# WHAT IS NEEDED
Write out the data word for word, beginning with the line that contains "160 MVA 380/110 kV" and going on through the line that contains "Count the number". Leave the pictures out.

[INFORMATION SHOWN Boundary: Start]

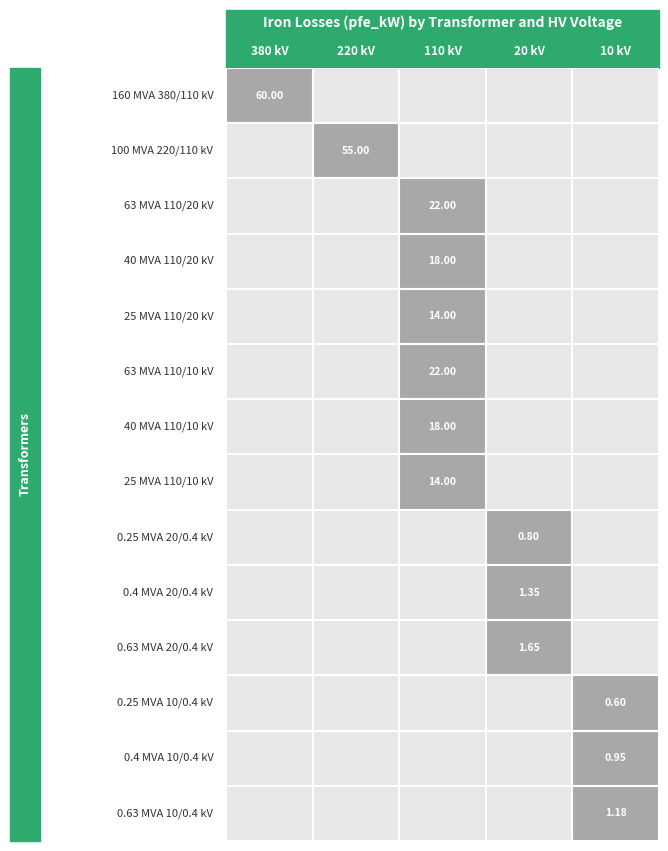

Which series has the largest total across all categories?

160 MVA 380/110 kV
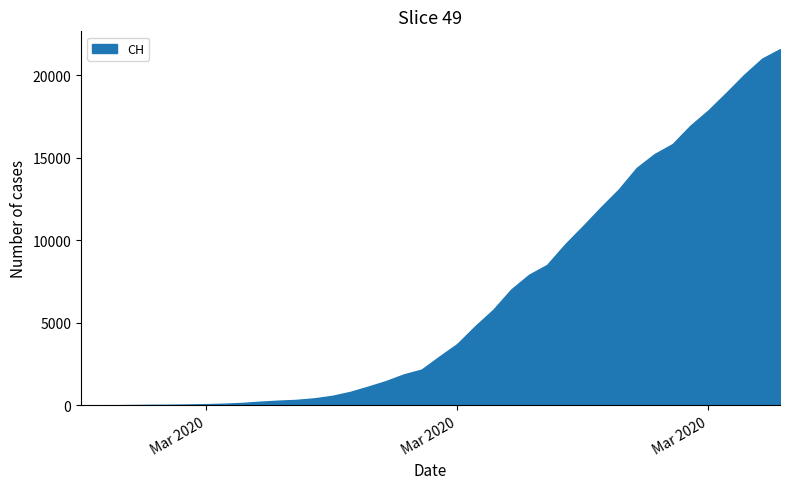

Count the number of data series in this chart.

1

[INFORMATION SHOWN Boundary: End]
[INFORMATION SHOWN Boundary: Start]

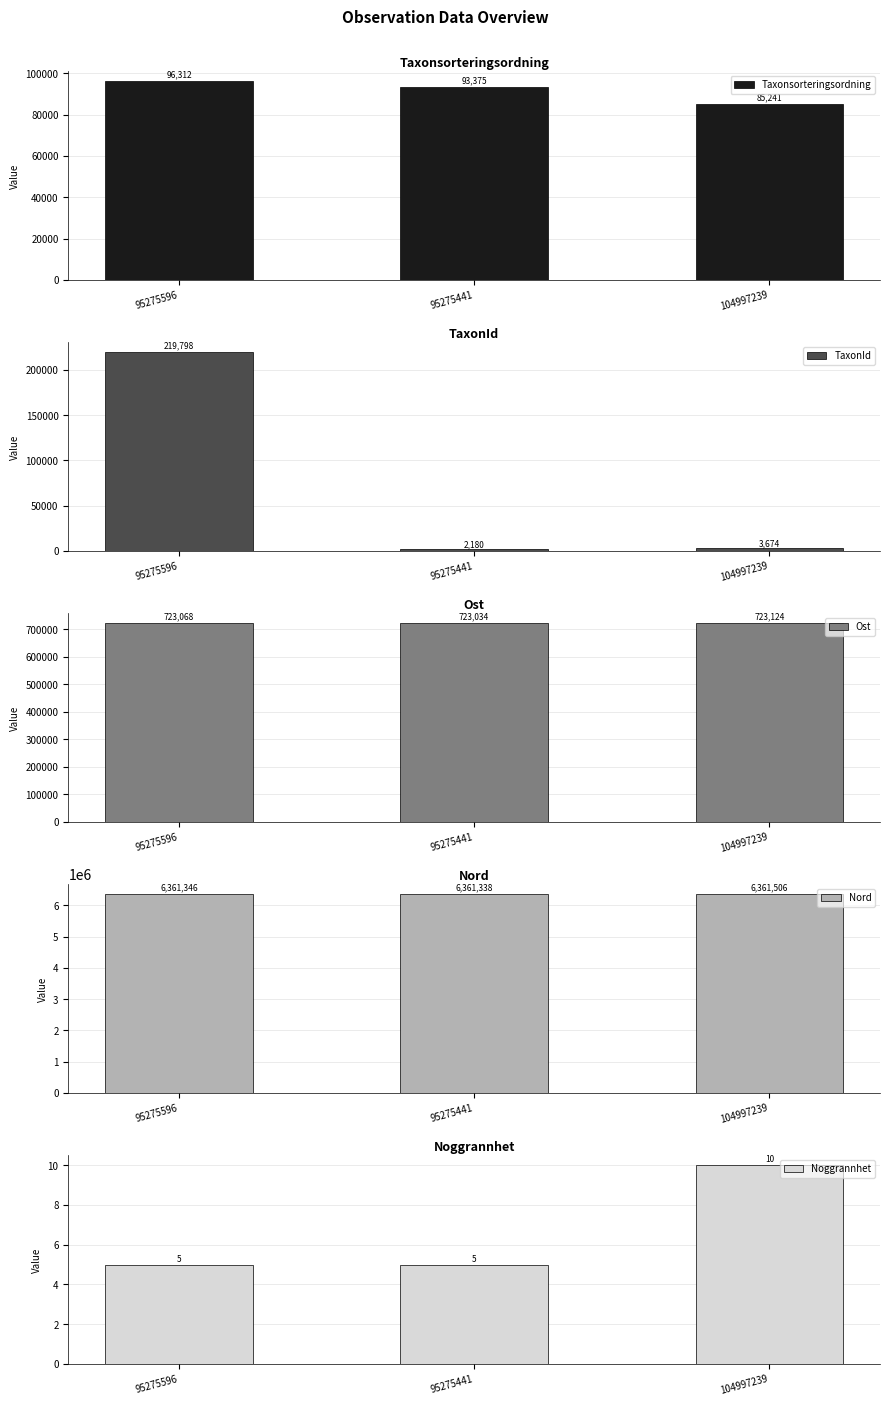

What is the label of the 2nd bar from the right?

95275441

[INFORMATION SHOWN Boundary: End]

# EXERCISE ANSWER
160 MVA 380/110 kV

Count the number of data series in this chart.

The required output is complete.